+++ Selected passage
= Era =

Span of time defined for the purposes of chronology or historiography

An era is a span of time defined for the purposes of chronology or historiography, as in the regnal eras in the history of a given monarchy, a calendar era used for a given calendar, or the geological eras defined for the history of Earth.

Comparable terms are epoch, age, period, saeculum, aeon (Greek aion) and yuga (Sanskrit युग).

==Etymology==
The word has been in use in English since 1615, and is derived from Late Latin aera "an era or epoch from which time is reckoned," probably identical to Latin æra "counters used for calculation," plural of æs "brass, money".

The Latin word use in chronology seems to have begun in 5th century Visigothic Spain, where it appears in the History of Isidore of Seville, and in later texts. The Spanish era is calculated from 38 BC, Before Christ, perhaps because of a tax (cfr. indiction) levied in that year, or due to a miscalculation of the Battle of Actium, which occurred in 31 BC.

Like epoch, "era" in English originally meant "the starting point of an age"; the meaning "system of chronological notation" is c. 1646; that of "historical period" is 1741.

==Use in chronology==
In chronology, an "era" is the highest level for the organization of the measurement of time. A "calendar era" indicates a span of many years which are numbered beginning at a specific reference date (epoch), which often marks the origin of a political state or cosmology, dynasty, ruler, the birth of a leader, or another significant historical or mythological event; it is generally called after its focus accordingly as in "Victorian era".
++++++
+++ Dataset extract
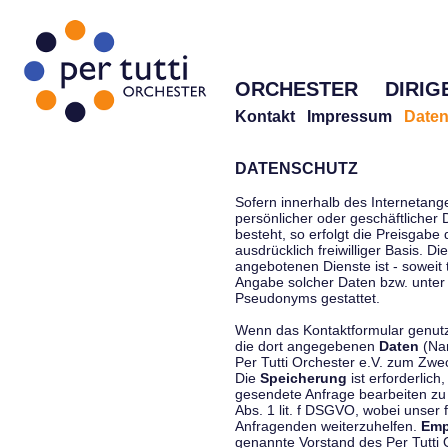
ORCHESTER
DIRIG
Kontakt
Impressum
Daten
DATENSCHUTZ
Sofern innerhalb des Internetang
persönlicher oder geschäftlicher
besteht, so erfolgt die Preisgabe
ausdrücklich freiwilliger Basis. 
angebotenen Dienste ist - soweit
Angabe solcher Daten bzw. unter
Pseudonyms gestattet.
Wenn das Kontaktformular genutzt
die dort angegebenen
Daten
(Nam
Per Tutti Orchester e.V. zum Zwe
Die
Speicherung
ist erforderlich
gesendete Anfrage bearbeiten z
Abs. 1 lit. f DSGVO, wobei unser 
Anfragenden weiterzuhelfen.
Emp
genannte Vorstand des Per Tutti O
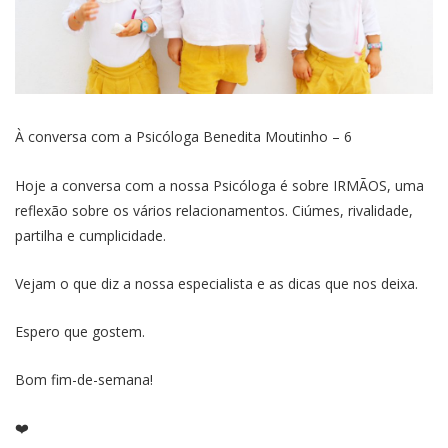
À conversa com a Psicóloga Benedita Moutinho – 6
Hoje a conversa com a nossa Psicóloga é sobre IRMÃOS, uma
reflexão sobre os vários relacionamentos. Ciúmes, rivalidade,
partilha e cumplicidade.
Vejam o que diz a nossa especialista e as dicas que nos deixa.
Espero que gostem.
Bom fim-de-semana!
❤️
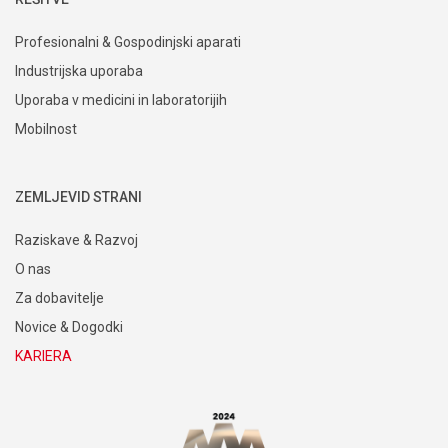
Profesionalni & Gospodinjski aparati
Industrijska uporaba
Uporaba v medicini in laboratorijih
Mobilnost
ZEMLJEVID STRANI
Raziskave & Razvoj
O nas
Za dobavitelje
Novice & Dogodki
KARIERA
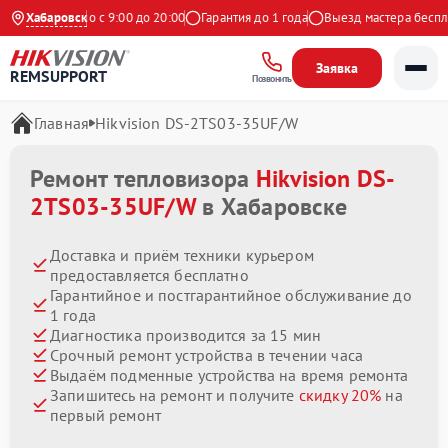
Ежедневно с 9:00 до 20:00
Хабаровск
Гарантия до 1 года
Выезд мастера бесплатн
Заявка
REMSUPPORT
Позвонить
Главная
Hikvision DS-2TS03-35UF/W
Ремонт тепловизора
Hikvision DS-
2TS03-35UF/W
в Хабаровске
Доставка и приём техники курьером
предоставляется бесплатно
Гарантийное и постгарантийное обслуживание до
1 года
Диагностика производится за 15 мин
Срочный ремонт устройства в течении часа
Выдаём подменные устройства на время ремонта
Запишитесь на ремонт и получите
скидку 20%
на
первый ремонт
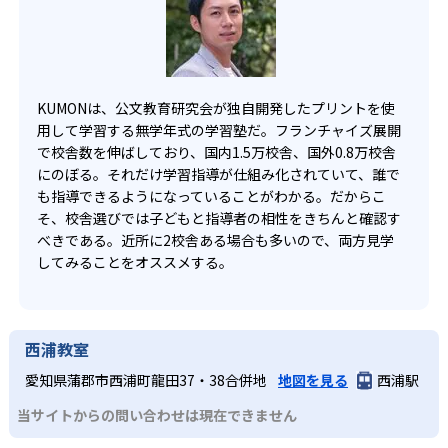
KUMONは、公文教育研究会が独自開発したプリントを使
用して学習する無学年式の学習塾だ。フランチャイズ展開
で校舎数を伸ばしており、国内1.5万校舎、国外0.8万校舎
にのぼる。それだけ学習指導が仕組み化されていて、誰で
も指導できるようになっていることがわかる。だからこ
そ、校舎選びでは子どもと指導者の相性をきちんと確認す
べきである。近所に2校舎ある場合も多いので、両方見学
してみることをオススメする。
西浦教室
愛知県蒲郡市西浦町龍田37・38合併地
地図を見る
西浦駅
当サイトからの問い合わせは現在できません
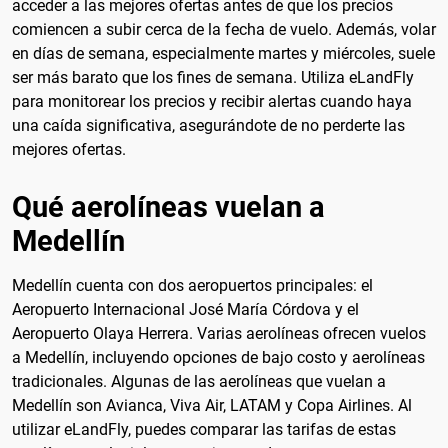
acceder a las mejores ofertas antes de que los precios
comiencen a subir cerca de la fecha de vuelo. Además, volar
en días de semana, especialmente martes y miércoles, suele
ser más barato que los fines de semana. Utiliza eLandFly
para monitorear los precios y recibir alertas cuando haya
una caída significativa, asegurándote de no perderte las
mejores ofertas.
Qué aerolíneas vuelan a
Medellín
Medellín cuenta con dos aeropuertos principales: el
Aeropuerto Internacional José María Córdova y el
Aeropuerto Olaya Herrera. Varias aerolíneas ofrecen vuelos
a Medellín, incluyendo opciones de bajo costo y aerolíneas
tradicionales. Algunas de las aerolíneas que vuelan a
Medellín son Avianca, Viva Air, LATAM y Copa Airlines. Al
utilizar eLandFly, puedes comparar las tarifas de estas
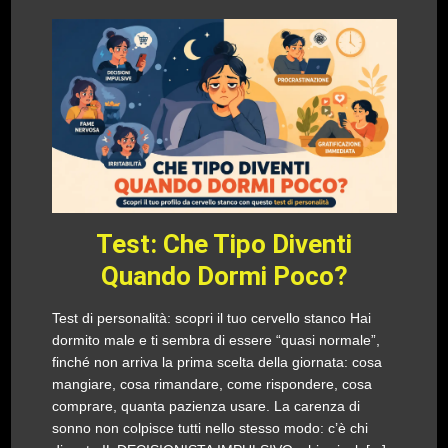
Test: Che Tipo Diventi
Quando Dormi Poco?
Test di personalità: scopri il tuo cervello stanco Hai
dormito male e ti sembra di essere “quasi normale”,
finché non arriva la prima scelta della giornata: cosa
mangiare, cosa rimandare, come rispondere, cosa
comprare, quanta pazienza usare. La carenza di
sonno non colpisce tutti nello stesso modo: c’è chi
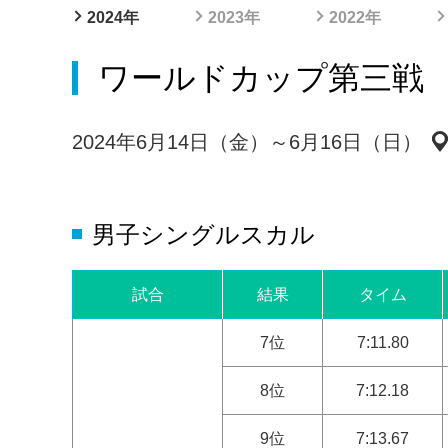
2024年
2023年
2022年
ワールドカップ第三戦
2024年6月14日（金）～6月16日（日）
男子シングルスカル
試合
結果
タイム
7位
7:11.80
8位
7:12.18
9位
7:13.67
++++++
_Explore the material_:
1. According to the article on eras, since what year has the word "era" been in use in English?
2. Extend the article on eras past its final sentence, keeping to its subject and formal tone.
The data above have no connection to the article on eras.

_Answers for this exercise_:
1. Since 1615.

2.
===Geological era===

In large-scale natural science, there is need for another time perspective, independent from human activity, and indeed spanning a far longer period (mainly prehistoric), where "geologic era" refers to well-defined time spans.
The next-larger division of geologic time is the eon. The Phanerozoic Eon, for example, is subdivided into eras. There are currently three eras defined in the Phanerozoic; the following table lists them from youngest to oldest (BP is an abbreviation for "before present").

| Era | Beginning (millions of years BP) | End (millions of years BP) |
|---|---|---|
| Cenozoic | 66.038 | N/A |
| Mesozoic | 252.17 | 66.038 |
| Paleozoic | 542 | 252.17 |

The older Proterozoic and Archean eons are also divided into eras.

===Cosmological era===
For periods in the history of the universe, the term "epoch" is typically preferred, but "era" is used e.g. of the "Stelliferous Era".

===Calendar eras===

Calendar eras count the years since a particular date (epoch), often one with religious significance. Anno mundi (year of the world) refers to a group of calendar eras based on a calculation of the age of the world, assuming it was created as described in the Book of Genesis. In Jewish religious contexts one of the versions is still used, and many Eastern Orthodox religious calendars used another version until 1728. Hebrew year 5772 AM began at sunset on 28 September 2011 and ended on 16 September 2012. In the Western church, Anno Domini (AD also written CE), counting the years since the birth of Jesus on traditional calculations, was always dominant.

The Islamic calendar, which also has variants, counts years from the Hijra or emigration of the Islamic prophet Muhammad from Mecca to Medina, which occurred in 622 AD. The Islamic year is some days shorter than 365; January 2012 fell in 1433 AH ("After Hijra").

For a time ranging from 1872 to the Second World War, the Japanese used the imperial year system (kōki), counting from the year when the legendary Emperor Jimmu founded Japan, which occurred in 660 BC.

Many Buddhist calendars count from the death of the Buddha, which according to the most commonly used calculations was in 545–543 BCE or 483 BCE. Dates are given as "BE" for "Buddhist Era"; 2000 AD was 2543 BE in the Thai solar calendar.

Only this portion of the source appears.